BEGIN DATA SUPPLIED

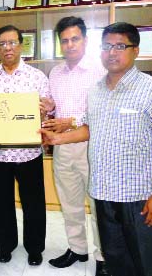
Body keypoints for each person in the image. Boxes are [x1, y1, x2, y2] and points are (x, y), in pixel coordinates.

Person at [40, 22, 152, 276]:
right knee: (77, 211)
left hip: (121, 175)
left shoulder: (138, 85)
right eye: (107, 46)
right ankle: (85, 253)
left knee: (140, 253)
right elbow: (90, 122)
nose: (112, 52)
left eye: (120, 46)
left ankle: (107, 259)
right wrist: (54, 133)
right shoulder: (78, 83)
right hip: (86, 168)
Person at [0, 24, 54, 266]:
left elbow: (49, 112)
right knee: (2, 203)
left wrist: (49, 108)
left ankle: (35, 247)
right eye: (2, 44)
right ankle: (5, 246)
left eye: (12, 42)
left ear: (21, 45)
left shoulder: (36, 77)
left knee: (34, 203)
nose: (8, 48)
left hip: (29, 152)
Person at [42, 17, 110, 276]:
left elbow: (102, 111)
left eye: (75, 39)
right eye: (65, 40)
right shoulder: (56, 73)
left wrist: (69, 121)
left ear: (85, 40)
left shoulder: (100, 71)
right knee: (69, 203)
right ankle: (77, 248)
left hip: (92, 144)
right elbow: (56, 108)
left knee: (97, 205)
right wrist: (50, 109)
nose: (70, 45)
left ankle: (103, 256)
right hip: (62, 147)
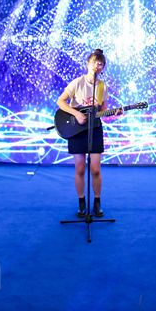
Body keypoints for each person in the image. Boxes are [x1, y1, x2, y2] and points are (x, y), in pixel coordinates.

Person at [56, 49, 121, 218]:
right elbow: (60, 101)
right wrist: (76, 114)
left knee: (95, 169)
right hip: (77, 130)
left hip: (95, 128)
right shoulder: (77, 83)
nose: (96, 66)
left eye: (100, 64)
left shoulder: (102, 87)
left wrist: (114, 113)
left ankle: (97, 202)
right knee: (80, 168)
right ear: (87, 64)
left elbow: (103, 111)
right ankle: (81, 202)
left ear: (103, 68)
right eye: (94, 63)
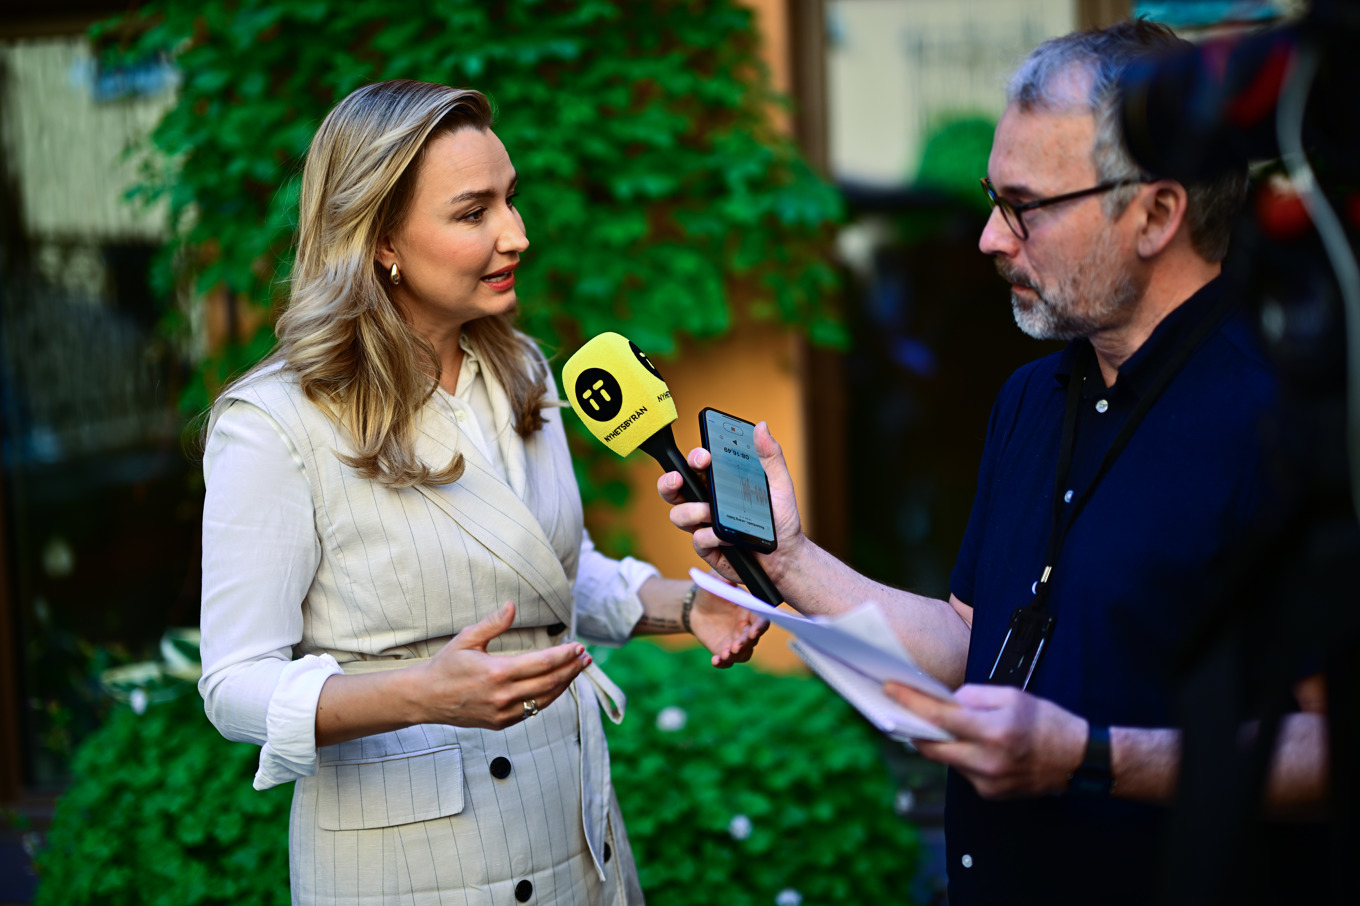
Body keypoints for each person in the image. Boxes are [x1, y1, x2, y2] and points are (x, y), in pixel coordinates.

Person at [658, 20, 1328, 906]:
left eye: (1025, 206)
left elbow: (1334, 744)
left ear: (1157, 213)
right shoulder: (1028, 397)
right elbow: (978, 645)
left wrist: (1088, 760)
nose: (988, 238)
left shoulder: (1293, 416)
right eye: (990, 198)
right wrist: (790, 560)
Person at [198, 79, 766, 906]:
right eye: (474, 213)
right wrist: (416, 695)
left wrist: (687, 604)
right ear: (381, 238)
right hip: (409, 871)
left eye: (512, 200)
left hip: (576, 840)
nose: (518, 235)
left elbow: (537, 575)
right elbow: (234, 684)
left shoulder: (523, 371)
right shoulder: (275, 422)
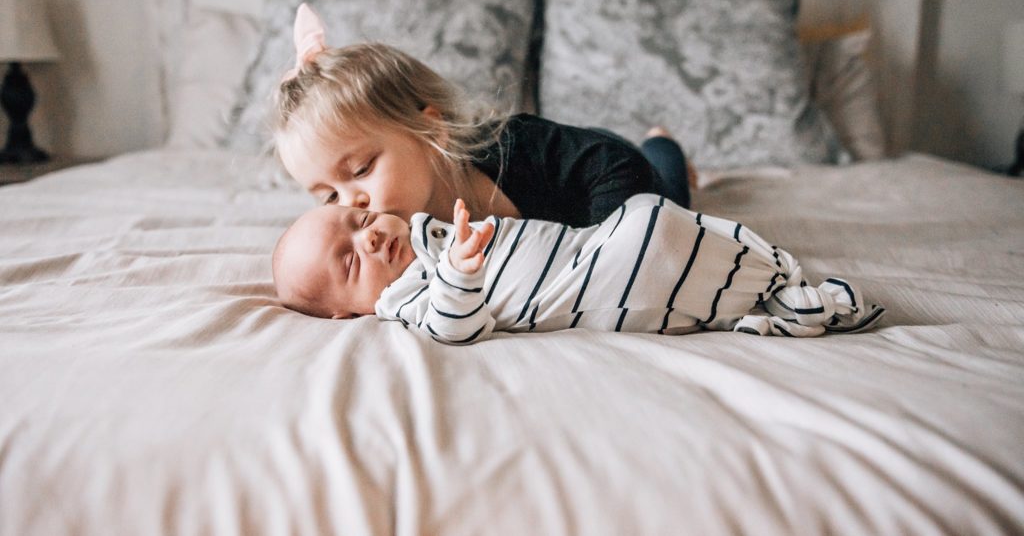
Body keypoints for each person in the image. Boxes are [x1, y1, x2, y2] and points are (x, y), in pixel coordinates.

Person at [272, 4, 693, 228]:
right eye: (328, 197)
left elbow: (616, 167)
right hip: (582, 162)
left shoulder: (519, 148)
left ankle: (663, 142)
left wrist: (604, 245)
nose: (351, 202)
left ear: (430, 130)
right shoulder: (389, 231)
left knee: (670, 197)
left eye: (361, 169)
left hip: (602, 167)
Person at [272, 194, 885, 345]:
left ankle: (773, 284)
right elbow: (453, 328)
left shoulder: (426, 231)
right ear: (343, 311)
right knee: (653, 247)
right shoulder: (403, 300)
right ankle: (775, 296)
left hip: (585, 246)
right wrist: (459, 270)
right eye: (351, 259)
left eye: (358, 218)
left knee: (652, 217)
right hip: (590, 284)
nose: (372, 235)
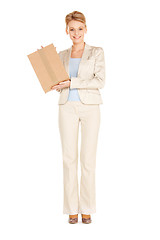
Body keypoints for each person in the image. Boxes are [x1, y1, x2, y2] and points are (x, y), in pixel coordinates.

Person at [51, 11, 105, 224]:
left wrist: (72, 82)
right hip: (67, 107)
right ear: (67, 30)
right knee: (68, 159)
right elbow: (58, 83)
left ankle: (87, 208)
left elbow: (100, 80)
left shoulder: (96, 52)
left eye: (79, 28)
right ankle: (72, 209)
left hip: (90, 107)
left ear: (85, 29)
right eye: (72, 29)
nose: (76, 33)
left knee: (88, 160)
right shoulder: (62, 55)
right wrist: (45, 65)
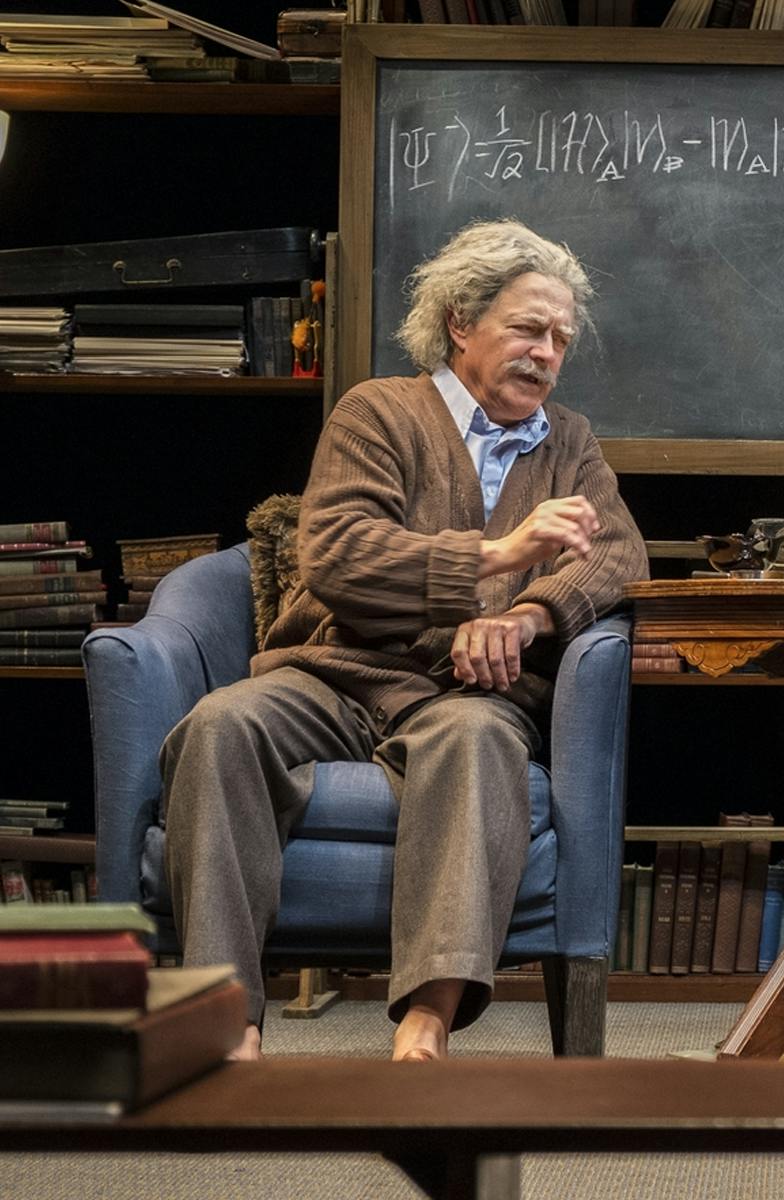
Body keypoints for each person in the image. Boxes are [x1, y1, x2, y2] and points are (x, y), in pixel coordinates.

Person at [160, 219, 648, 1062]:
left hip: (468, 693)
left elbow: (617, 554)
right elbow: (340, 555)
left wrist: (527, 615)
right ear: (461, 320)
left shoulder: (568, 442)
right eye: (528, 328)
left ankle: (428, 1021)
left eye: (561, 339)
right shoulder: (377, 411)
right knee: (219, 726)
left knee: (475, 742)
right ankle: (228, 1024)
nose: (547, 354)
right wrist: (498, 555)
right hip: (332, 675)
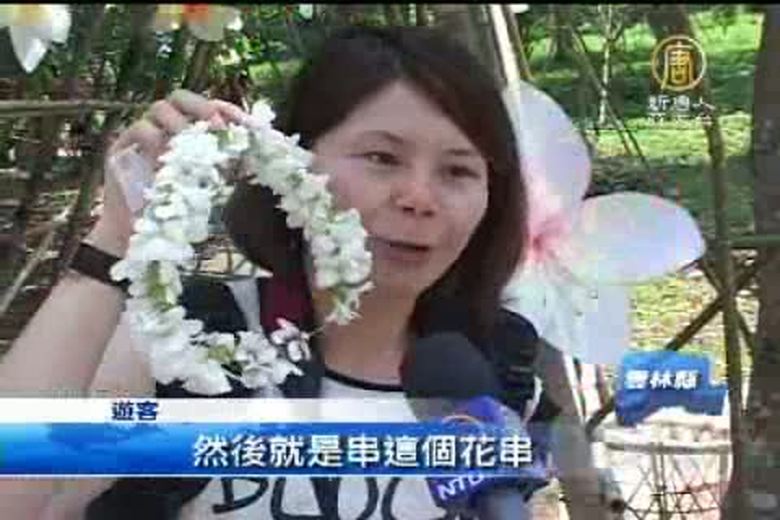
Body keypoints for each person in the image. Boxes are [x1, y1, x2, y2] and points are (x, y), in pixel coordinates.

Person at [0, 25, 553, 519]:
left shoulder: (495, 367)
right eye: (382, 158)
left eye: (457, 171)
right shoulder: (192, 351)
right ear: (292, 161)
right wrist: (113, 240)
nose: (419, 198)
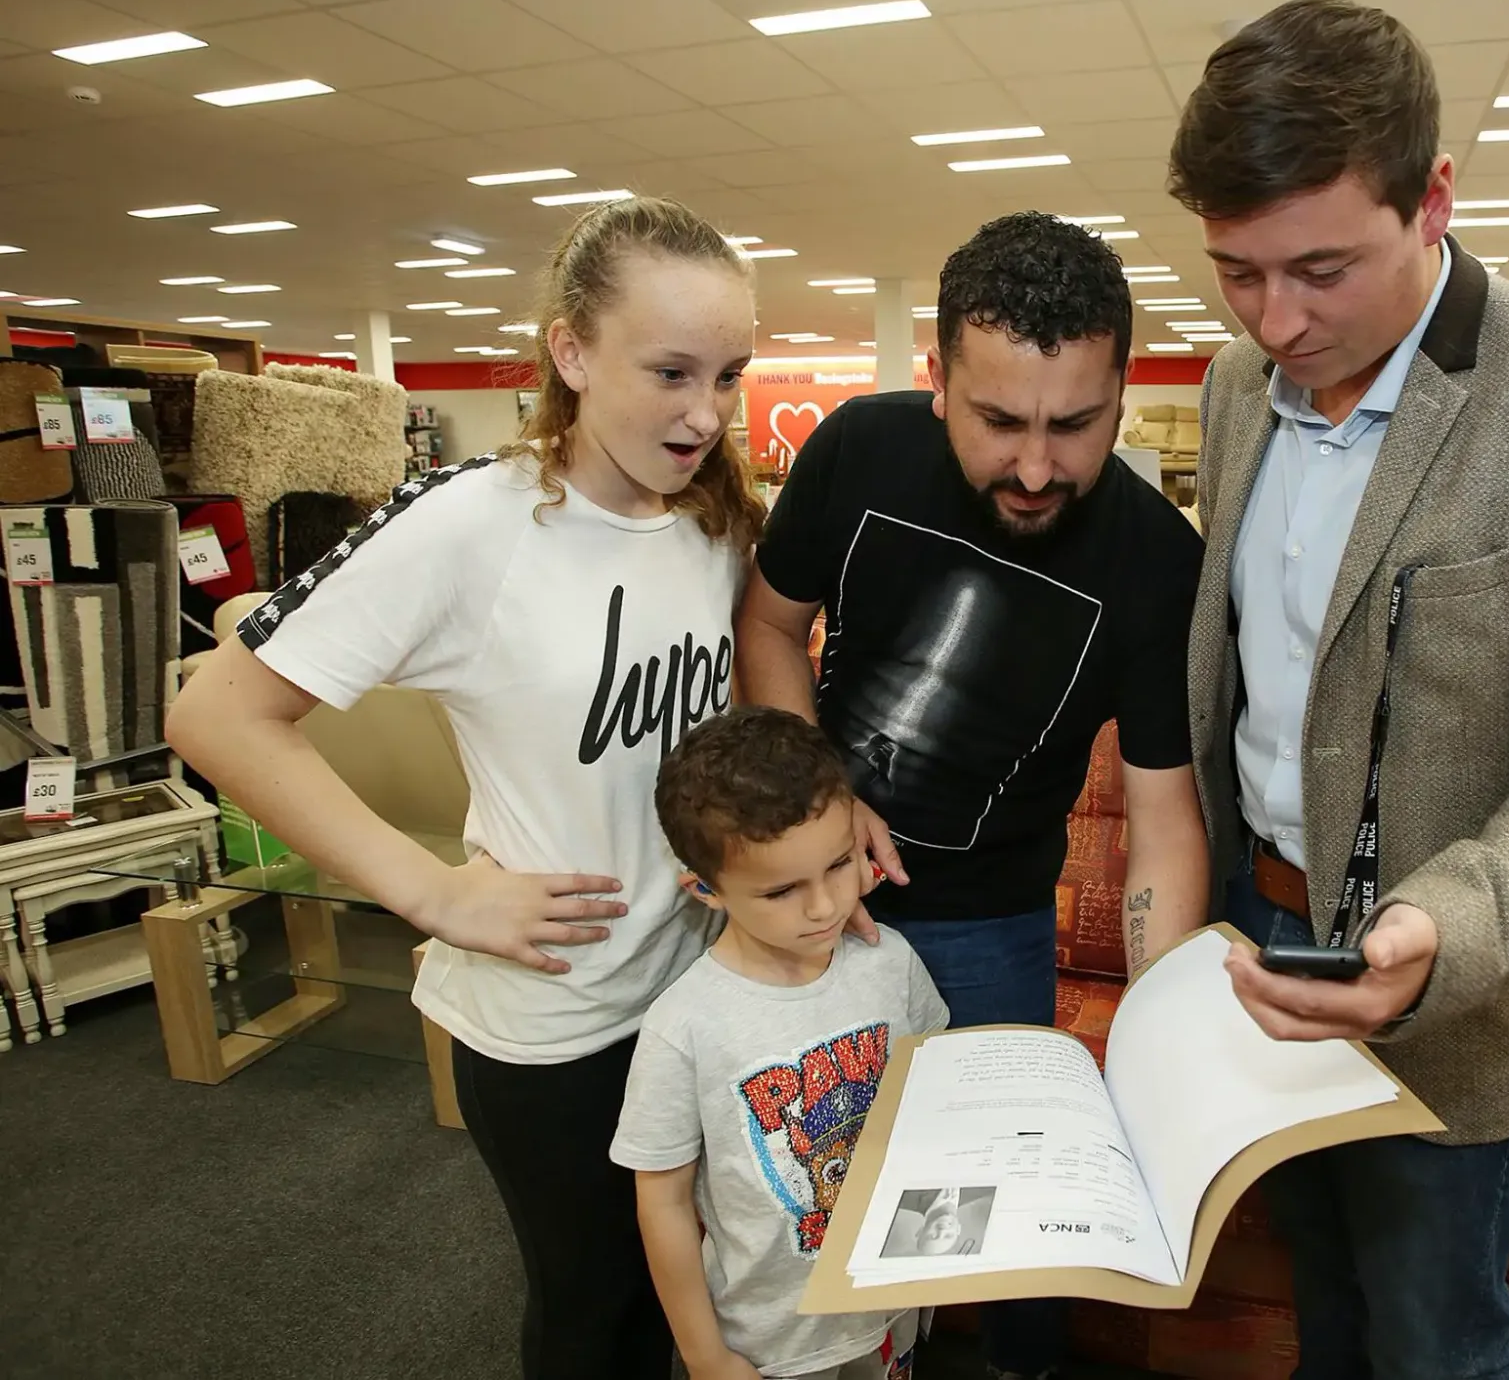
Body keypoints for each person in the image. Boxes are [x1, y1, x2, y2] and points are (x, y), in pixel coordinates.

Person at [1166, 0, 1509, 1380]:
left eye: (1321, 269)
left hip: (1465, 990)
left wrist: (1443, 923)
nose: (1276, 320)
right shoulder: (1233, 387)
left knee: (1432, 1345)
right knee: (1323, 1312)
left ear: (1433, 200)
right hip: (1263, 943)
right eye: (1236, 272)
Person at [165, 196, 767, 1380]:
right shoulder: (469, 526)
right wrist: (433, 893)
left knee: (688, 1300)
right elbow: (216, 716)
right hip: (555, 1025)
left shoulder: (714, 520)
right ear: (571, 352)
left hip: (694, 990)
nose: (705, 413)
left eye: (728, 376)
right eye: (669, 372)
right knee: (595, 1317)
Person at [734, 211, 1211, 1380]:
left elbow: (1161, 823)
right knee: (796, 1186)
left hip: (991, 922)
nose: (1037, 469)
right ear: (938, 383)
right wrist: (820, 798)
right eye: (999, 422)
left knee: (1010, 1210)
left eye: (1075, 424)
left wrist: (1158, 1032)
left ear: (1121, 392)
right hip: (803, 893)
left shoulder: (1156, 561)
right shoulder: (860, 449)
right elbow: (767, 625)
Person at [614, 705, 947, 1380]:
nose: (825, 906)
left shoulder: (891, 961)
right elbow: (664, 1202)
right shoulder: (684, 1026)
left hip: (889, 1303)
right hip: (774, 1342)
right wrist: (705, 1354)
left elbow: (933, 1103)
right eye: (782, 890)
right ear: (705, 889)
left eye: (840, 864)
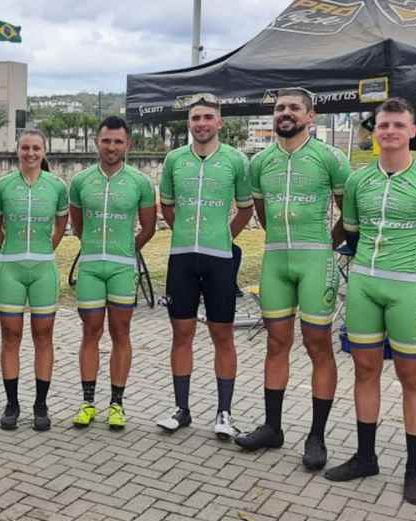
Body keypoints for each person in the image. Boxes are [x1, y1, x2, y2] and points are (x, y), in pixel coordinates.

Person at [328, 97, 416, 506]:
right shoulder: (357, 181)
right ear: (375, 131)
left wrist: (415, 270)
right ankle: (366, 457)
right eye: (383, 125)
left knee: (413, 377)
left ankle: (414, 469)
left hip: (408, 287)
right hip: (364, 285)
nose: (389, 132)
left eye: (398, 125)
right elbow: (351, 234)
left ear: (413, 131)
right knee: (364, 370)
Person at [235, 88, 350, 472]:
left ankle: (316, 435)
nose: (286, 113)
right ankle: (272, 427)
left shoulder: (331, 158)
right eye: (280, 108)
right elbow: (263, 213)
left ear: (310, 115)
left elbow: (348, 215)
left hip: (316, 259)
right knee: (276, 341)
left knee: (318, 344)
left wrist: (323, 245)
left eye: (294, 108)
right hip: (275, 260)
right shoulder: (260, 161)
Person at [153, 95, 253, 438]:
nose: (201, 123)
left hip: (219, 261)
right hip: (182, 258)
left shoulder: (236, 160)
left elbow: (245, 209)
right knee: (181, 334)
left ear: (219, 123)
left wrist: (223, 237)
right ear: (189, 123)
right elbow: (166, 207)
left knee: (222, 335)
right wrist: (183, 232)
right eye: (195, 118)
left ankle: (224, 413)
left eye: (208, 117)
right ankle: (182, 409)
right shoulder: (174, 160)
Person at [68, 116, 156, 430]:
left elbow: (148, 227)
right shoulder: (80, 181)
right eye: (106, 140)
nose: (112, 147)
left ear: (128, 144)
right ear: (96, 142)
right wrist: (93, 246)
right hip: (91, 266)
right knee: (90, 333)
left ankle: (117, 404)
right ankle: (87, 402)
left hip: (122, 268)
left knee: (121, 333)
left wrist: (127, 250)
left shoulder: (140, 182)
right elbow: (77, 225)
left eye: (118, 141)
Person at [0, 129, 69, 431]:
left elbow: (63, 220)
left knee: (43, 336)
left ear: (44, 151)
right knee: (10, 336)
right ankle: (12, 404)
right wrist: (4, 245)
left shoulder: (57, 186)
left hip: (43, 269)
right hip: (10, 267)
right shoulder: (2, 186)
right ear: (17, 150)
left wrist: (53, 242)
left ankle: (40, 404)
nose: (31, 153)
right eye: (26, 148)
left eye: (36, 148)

END DATA SUPPLIED

EXERCISE: Set down again, word for word, the stretch of records from the line with "right wrist: (76, 114)" to the line with "right eye: (94, 63)", both of those lines included.

SOLUTION:
right wrist: (76, 114)
left knee: (95, 169)
right hip: (77, 130)
left hip: (95, 128)
right shoulder: (77, 83)
nose: (96, 66)
left eye: (100, 64)
left shoulder: (102, 87)
left wrist: (114, 113)
left ankle: (97, 202)
right knee: (80, 168)
right ear: (87, 64)
left elbow: (103, 111)
right ankle: (81, 202)
left ear: (103, 68)
right eye: (94, 63)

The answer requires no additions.